Obiaks Blog

Night vision

It is a popular belief that if one eats carrots, one will be able to see wonderfully at night just like nocturnal animals. If there were actually any truth in this, then soldiers, sailors, and pilots wouldn't go anywhere without a carrot stuffed in their pocket.

Much more useful on the battleground are night vision goggles: electronic eyes that boost weak night-time vision into something many times more powerful. If you want to fight wars at night or watch wildlife in the twilight, night vision goggles are the way to go—but how exactly do these clever bits of kit turn darkness into light? Let's take a closer look!

How animals see in the dark


Humans are built for living in the daytime and sleeping in the dark. The retina (the light-sensitive part of our eyes) has cells called cones (for seeing colored light) and rods (for detecting movement and dim light). We have 20 times more rods than cones (120 million rods and only 6 million cones), yet we're still not very good at seeing in the dark.

Other animals are built differently. Creatures that live in the dark tend to have much bigger pupils (holes in front of their eyes) to let in more light. Tarsiers, for example, have enormous eyes relative to their body size. Like other nocturnal creatures, their retinas contain many more rods than the human eye. Cats, which also spend much of their time hunting at night, are among creatures whose eyes contain a tapetum. This is a natural mirror that reflects light back out of the eye. Its job is to bounce the incoming light twice through the retina so the animal has double the chance to see things. That's why cats are so good at seeing in the dark—and why, when you shine at torch at them, their eyes reflect light straight back like mirrors.

Humans can't use any of these tricks. Our pupils open wider in dim light, but not wide enough to help us that much at night. Our eyes don't have enough rods—and we don't have a tapetum. So what can we do to see at night? We can reach for technology!

How do night vision goggles work?


In theory

Night vision goggles boost a dim, dark scene in a series of simple steps:

1.    Dim light from a night scene enters the lens at the front. The light is made of photons (particles of light) of all colors.

2.    As the photons enter the goggles, they strike a light-sensitive surface called a photo-cathode. It's a bit like a very precise solar panel: it's job is to convert photons into electrons (the tiny, subatomic particles that carry electricity round a circuit).

3.    The electrons are amplified by a photo-multiplier, a kind of photoelectric cell. Each electron entering the photo-multiplier results in many more electrons leaving it.

4.    The electrons leaving the photo-multiplier hit a phosphor screen, similar to the screen in an old-fashioned television. As the electrons hit the phosphor, they create tiny flashes of light.

5.    Since there are many more photons than originally entered the goggles, the screen makes a much brighter version of the original scene.

Why does everything look green through night vision goggles?

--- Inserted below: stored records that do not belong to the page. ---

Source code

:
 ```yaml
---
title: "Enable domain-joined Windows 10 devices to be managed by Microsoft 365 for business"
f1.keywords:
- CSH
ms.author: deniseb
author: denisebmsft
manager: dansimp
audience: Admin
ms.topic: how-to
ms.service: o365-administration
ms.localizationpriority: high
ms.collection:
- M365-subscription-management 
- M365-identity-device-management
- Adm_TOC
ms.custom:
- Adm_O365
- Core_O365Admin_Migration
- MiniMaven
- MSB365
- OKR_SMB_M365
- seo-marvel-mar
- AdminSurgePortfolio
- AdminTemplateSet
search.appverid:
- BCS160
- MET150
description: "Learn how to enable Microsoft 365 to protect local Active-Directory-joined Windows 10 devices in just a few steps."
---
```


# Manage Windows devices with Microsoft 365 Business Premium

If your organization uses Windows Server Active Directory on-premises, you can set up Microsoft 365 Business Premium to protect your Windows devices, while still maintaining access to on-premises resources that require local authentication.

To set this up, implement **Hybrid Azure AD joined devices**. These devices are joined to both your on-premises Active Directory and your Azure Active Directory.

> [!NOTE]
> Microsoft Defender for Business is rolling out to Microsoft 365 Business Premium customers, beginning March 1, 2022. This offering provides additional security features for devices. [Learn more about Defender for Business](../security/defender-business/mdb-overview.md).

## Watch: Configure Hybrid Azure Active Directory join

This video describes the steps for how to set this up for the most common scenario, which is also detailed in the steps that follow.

Cleaning the image intensification tube on night vision goggles

Even at night, the photons that hit the lens at the front of night vision goggles are carrying light of all colors. But when they are converted to electrons, there's no way to preserve that information. Effectively, the incoming, colored light is turned into black and white. Why, then, don't night vision goggles look black and white? The phosphors on their screens are deliberately chosen to make green pictures because our eyes are more sensitive to green light. It's also easier to look at green screens for long periods than to look at black and white ones (that's why early computer screens tended to be green).

What if there really is no light?

Night vision goggles like the ones described above are sometimes called image intensifiers, because they take the tiny amount of light that's available in near darkness and boost it enough for our eyes to see. But sometimes there just isn't enough light to do this—and image intensifier goggles simply don't work. Suppose, for example, you're a firefighter trying to see if there's anyone trapped inside a smoke-filled building, An image intensifier would be as useless as your own eyes.

The alternative is to use what's called thermal imaging. Instead of looking for the light that objects reflect, we look for the heat they give off instead. Generally, living things moving around in the darkness are going to be hotter than their surroundings; that goes for vehicles and machines too. Hot objects give off infrared radiation, which is a similar kind of energy to light but with a slightly longer wavelength (lower frequency). It's relatively easy to make a camera that picks up infrared radiation and converts it into visible light: it works like a digital camera except that the image detector chip (either a charge-coupled device (CCD) or a CMOS image sensor) responds to infrared instead of visible light; it still produces a visible image on a screen the same way as an ordinary digital camera. Other types of thermal imaging cameras use different colors to indicate objects of different temperature—and they're commonly used to show things like the heat loss from badly insulated buildings.